7/12/15. Published in the Michigan Psychology Newsletter. Spring, 2015
I
don’t think I’m either pessimistic or optimistic; I’m
realistic. I don’t disparage your joy, but I think true
joy only arises from acknowledging our despair.
--- Rollo May, Ph.D.
As part of their training, psychologists have worked
to understand the roots of their joys, miseries and
despair. None of us wants to suffer, or experience
pain, but we learn, and relearn to acknowledge, bear,
and put into perspective our inevitable unhappiness.

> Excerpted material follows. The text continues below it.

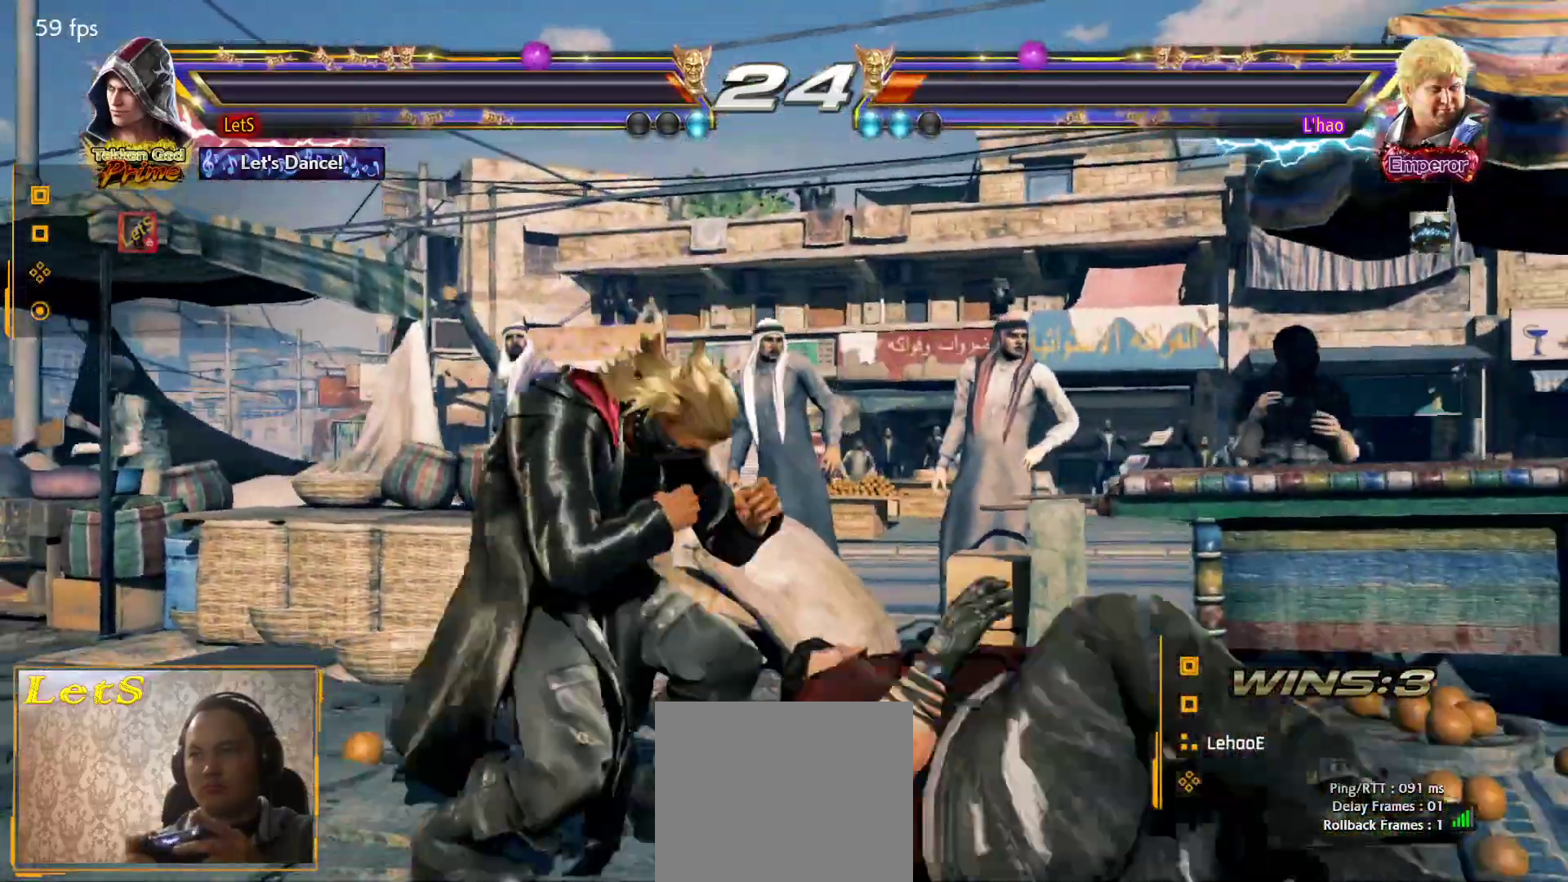
{"buttons": [], "left_stick": "center", "right_stick": "center", "events": [[100, "DPAD_DOWN", "down"], [100, "DPAD_LEFT", "down"], [100, "TRIANGLE", "down"], [200, "DPAD_DOWN", "up"], [233, "DPAD_LEFT", "up"], [233, "TRIANGLE", "up"]]}
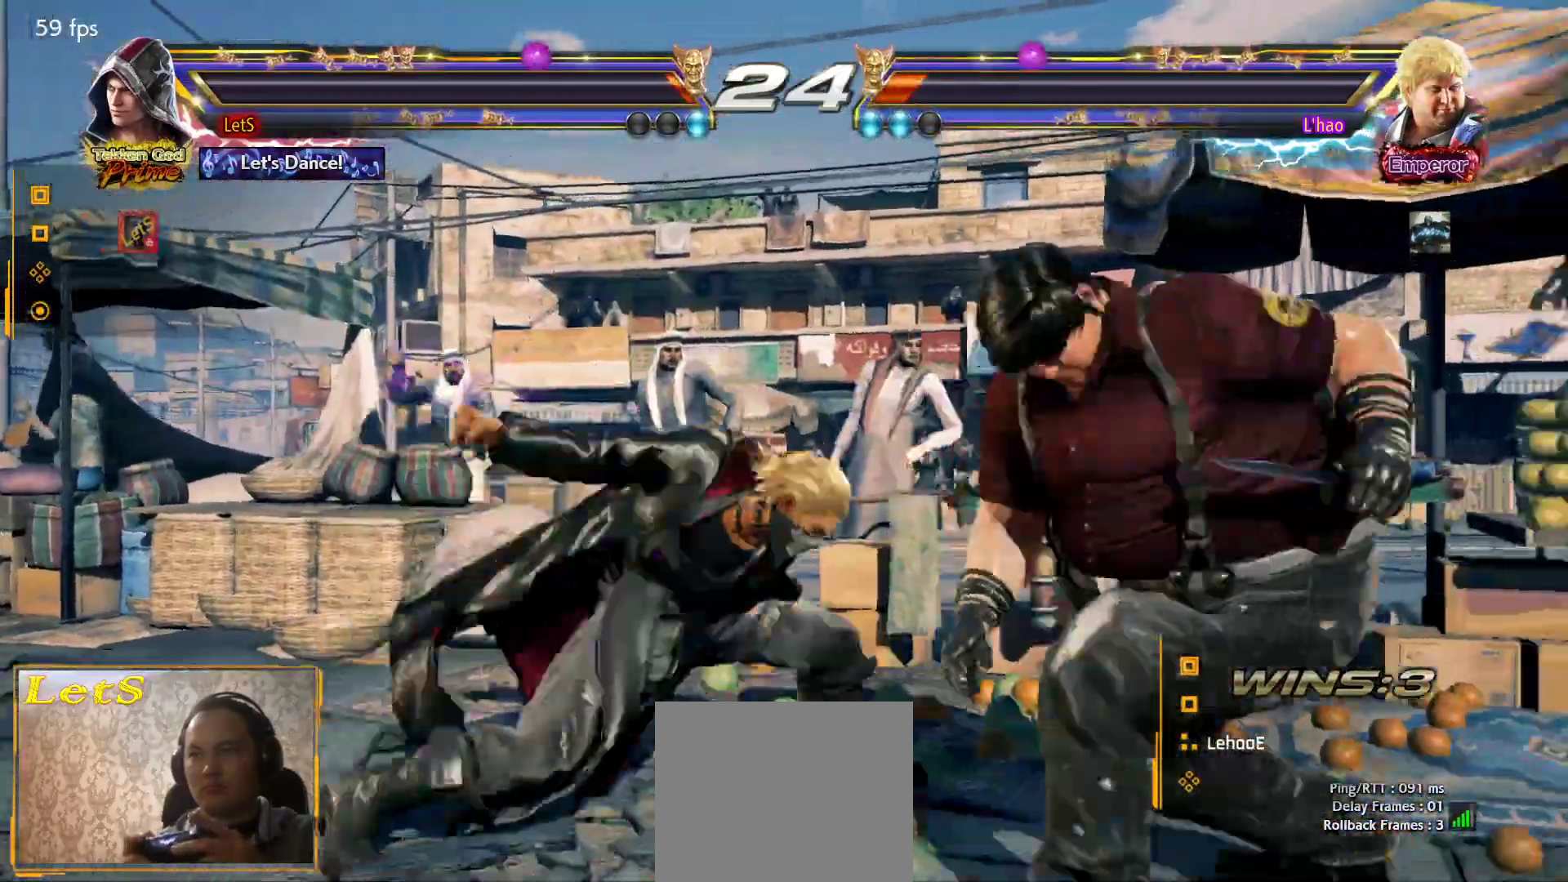
{"buttons": [], "left_stick": "center", "right_stick": "center", "events": []}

This learning often brings greater emotional maturity,
resilience and empathy --- post-traumatic growth
some say, making us better prepared to help others.
There is an upsurge of research on positive
psychology to teach people ways to aspire to virtues,
character strengths, and happiness.
Since suffering is inevitable, it makes sense to teach
our patients methods to systematically promote selfpunishment,
guilt, and anxieties ---- on the route to
post-traumatic growth. If you know how to make
yourself miserable, just think what you can do with
this knowledge.
Teaching misery is not easy task.
Tolstoy, in the first sentence of Anna Karenina, tells
us why understanding unhappiness is so challenging -
-- “All happy families resemble each other; each
unhappy family is unhappy in its own way” (Tolstoy,
2014).
The message here is that happy people have no
history --- they get up in the morning, go to work,
and come home --- drama, they don’t have.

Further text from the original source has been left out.